_WHAT YOU WILL DO_. What the task needs is every record repeated exactly, nothing more.

_DATA_.
********

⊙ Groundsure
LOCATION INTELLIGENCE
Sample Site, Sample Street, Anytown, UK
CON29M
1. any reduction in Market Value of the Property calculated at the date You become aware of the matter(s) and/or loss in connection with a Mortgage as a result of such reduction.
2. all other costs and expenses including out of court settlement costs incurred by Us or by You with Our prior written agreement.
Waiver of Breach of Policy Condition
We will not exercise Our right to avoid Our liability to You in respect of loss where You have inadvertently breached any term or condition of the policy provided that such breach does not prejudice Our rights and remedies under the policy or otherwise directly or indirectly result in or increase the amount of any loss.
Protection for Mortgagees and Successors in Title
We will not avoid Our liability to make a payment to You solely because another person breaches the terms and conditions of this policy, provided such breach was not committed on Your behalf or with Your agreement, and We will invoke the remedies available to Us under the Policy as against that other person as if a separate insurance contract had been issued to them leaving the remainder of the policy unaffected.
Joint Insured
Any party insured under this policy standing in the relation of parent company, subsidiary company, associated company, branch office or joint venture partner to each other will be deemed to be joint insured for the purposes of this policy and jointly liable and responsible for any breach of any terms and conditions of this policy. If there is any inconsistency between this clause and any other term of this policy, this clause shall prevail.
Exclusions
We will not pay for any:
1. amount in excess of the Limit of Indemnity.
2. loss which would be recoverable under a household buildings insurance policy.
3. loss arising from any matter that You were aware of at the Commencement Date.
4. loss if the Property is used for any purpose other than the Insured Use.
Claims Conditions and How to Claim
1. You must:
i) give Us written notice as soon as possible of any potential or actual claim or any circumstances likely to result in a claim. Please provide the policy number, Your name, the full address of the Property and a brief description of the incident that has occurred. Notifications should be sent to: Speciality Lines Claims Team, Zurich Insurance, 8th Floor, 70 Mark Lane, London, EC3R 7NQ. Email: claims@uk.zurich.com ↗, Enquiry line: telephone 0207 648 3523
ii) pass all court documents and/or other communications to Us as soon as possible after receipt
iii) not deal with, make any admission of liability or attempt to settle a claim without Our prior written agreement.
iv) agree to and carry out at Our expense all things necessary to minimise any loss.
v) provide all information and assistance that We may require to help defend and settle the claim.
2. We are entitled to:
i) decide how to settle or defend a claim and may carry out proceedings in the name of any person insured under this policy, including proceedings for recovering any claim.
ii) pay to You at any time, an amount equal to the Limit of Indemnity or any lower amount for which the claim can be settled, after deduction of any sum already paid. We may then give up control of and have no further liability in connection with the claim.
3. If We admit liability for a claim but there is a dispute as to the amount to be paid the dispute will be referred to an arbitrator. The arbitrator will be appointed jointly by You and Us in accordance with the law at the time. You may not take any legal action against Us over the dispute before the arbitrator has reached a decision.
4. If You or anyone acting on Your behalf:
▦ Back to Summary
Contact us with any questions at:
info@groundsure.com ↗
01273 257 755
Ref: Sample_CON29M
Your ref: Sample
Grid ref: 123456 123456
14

********

_OUTPUT_.
⊙ Groundsure
LOCATION INTELLIGENCE
Sample Site, Sample Street, Anytown, UK
CON29M
1. any reduction in Market Value of the Property calculated at the date You become aware of the matter(s) and/or loss in connection with a Mortgage as a result of such reduction.
2. all other costs and expenses including out of court settlement costs incurred by Us or by You with Our prior written agreement.
Waiver of Breach of Policy Condition
We will not exercise Our right to avoid Our liability to You in respect of loss where You have inadvertently breached any term or condition of the policy provided that such breach does not prejudice Our rights and remedies under the policy or otherwise directly or indirectly result in or increase the amount of any loss.
Protection for Mortgagees and Successors in Title
We will not avoid Our liability to make a payment to You solely because another person breaches the terms and conditions of this policy, provided such breach was not committed on Your behalf or with Your agreement, and We will invoke the remedies available to Us under the Policy as against that other person as if a separate insurance contract had been issued to them leaving the remainder of the policy unaffected.
Joint Insured
Any party insured under this policy standing in the relation of parent company, subsidiary company, associated company, branch office or joint venture partner to each other will be deemed to be joint insured for the purposes of this policy and jointly liable and responsible for any breach of any terms and conditions of this policy. If there is any inconsistency between this clause and any other term of this policy, this clause shall prevail.
Exclusions
We will not pay for any:
1. amount in excess of the Limit of Indemnity.
2. loss which would be recoverable under a household buildings insurance policy.
3. loss arising from any matter that You were aware of at the Commencement Date.
4. loss if the Property is used for any purpose other than the Insured Use.
Claims Conditions and How to Claim
1. You must:
i) give Us written notice as soon as possible of any potential or actual claim or any circumstances likely to result in a claim. Please provide the policy number, Your name, the full address of the Property and a brief description of the incident that has occurred. Notifications should be sent to: Speciality Lines Claims Team, Zurich Insurance, 8th Floor, 70 Mark Lane, London, EC3R 7NQ. Email: claims@uk.zurich.com ↗, Enquiry line: telephone 0207 648 3523
ii) pass all court documents and/or other communications to Us as soon as possible after receipt
iii) not deal with, make any admission of liability or attempt to settle a claim without Our prior written agreement.
iv) agree to and carry out at Our expense all things necessary to minimise any loss.
v) provide all information and assistance that We may require to help defend and settle the claim.
2. We are entitled to:
i) decide how to settle or defend a claim and may carry out proceedings in the name of any person insured under this policy, including proceedings for recovering any claim.
ii) pay to You at any time, an amount equal to the Limit of Indemnity or any lower amount for which the claim can be settled, after deduction of any sum already paid. We may then give up control of and have no further liability in connection with the claim.
3. If We admit liability for a claim but there is a dispute as to the amount to be paid the dispute will be referred to an arbitrator. The arbitrator will be appointed jointly by You and Us in accordance with the law at the time. You may not take any legal action against Us over the dispute before the arbitrator has reached a decision.
4. If You or anyone acting on Your behalf:
▦ Back to Summary
Contact us with any questions at:
info@groundsure.com ↗
01273 257 755
Ref: Sample_CON29M
Your ref: Sample
Grid ref: 123456 123456
14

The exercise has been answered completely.